Aim of the task.
Please print the full listing below exactly, but not the pictures in it.

Data excerpts.
----
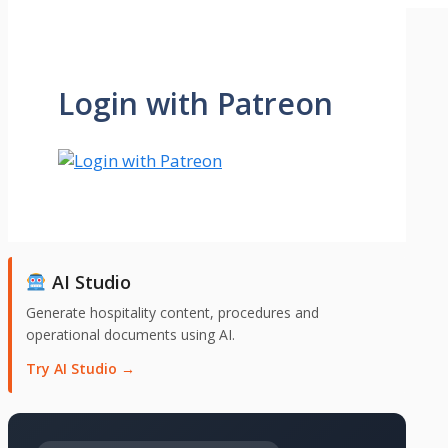
Login with Patreon
AI Studio
Generate hospitality content, procedures and
operational documents using AI.
Try AI Studio →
----
Your response.
Login with Patreon
AI Studio
Generate hospitality content, procedures and
operational documents using AI.
Try AI Studio →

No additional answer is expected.